# Task item:
Write out every record below exactly, so that nothing differs from what is shown.

★ ★ ★

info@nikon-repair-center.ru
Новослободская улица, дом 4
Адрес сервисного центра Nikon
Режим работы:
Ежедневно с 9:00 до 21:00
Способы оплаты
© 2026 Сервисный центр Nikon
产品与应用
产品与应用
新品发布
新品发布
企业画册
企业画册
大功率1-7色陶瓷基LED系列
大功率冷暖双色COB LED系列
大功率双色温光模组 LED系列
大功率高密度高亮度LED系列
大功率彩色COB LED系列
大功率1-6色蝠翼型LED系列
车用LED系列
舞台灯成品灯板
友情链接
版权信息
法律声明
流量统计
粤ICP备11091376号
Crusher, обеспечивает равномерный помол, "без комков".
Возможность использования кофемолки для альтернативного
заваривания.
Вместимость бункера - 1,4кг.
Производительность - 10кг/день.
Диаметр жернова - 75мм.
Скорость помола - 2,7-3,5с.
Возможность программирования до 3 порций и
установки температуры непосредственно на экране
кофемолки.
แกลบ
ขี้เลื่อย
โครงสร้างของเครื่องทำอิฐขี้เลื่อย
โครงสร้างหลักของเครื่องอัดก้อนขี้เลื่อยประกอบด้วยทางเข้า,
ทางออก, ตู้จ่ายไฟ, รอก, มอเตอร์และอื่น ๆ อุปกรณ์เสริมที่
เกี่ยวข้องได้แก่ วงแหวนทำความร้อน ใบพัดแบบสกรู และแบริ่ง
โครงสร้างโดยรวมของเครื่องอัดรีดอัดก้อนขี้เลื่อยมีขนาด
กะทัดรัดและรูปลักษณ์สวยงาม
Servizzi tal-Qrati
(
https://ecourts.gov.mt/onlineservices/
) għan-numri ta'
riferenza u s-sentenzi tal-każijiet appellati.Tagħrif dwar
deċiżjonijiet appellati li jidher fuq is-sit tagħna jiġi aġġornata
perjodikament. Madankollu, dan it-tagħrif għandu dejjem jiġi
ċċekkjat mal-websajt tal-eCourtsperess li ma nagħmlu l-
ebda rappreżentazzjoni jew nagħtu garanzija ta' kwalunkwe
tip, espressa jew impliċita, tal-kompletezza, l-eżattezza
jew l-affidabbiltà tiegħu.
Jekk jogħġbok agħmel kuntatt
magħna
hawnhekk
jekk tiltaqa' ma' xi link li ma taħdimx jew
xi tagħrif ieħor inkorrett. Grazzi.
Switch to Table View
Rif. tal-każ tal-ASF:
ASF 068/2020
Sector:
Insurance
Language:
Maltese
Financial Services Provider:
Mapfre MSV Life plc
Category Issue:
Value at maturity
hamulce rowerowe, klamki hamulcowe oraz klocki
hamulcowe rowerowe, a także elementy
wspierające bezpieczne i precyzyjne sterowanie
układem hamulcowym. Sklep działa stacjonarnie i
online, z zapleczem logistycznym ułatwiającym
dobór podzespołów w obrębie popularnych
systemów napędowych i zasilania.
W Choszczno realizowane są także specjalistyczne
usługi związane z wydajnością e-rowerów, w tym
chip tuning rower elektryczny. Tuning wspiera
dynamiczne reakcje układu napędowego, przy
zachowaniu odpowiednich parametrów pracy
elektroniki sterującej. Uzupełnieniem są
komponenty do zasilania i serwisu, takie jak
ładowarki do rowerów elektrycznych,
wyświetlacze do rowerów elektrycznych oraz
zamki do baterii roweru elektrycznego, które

★ ★ ★

# Response to this task:
info@nikon-repair-center.ru
Новослободская улица, дом 4
Адрес сервисного центра Nikon
Режим работы:
Ежедневно с 9:00 до 21:00
Способы оплаты
© 2026 Сервисный центр Nikon
产品与应用
产品与应用
新品发布
新品发布
企业画册
企业画册
大功率1-7色陶瓷基LED系列
大功率冷暖双色COB LED系列
大功率双色温光模组 LED系列
大功率高密度高亮度LED系列
大功率彩色COB LED系列
大功率1-6色蝠翼型LED系列
车用LED系列
舞台灯成品灯板
友情链接
版权信息
法律声明
流量统计
粤ICP备11091376号
Crusher, обеспечивает равномерный помол, "без комков".
Возможность использования кофемолки для альтернативного
заваривания.
Вместимость бункера - 1,4кг.
Производительность - 10кг/день.
Диаметр жернова - 75мм.
Скорость помола - 2,7-3,5с.
Возможность программирования до 3 порций и
установки температуры непосредственно на экране
кофемолки.
แกลบ
ขี้เลื่อย
โครงสร้างของเครื่องทำอิฐขี้เลื่อย
โครงสร้างหลักของเครื่องอัดก้อนขี้เลื่อยประกอบด้วยทางเข้า,
ทางออก, ตู้จ่ายไฟ, รอก, มอเตอร์และอื่น ๆ อุปกรณ์เสริมที่
เกี่ยวข้องได้แก่ วงแหวนทำความร้อน ใบพัดแบบสกรู และแบริ่ง
โครงสร้างโดยรวมของเครื่องอัดรีดอัดก้อนขี้เลื่อยมีขนาด
กะทัดรัดและรูปลักษณ์สวยงาม
Servizzi tal-Qrati
(
https://ecourts.gov.mt/onlineservices/
) għan-numri ta'
riferenza u s-sentenzi tal-każijiet appellati.Tagħrif dwar
deċiżjonijiet appellati li jidher fuq is-sit tagħna jiġi aġġornata
perjodikament. Madankollu, dan it-tagħrif għandu dejjem jiġi
ċċekkjat mal-websajt tal-eCourtsperess li ma nagħmlu l-
ebda rappreżentazzjoni jew nagħtu garanzija ta' kwalunkwe
tip, espressa jew impliċita, tal-kompletezza, l-eżattezza
jew l-affidabbiltà tiegħu.
Jekk jogħġbok agħmel kuntatt
magħna
hawnhekk
jekk tiltaqa' ma' xi link li ma taħdimx jew
xi tagħrif ieħor inkorrett. Grazzi.
Switch to Table View
Rif. tal-każ tal-ASF:
ASF 068/2020
Sector:
Insurance
Language:
Maltese
Financial Services Provider:
Mapfre MSV Life plc
Category Issue:
Value at maturity
hamulce rowerowe, klamki hamulcowe oraz klocki
hamulcowe rowerowe, a także elementy
wspierające bezpieczne i precyzyjne sterowanie
układem hamulcowym. Sklep działa stacjonarnie i
online, z zapleczem logistycznym ułatwiającym
dobór podzespołów w obrębie popularnych
systemów napędowych i zasilania.
W Choszczno realizowane są także specjalistyczne
usługi związane z wydajnością e-rowerów, w tym
chip tuning rower elektryczny. Tuning wspiera
dynamiczne reakcje układu napędowego, przy
zachowaniu odpowiednich parametrów pracy
elektroniki sterującej. Uzupełnieniem są
komponenty do zasilania i serwisu, takie jak
ładowarki do rowerów elektrycznych,
wyświetlacze do rowerów elektrycznych oraz
zamki do baterii roweru elektrycznego, które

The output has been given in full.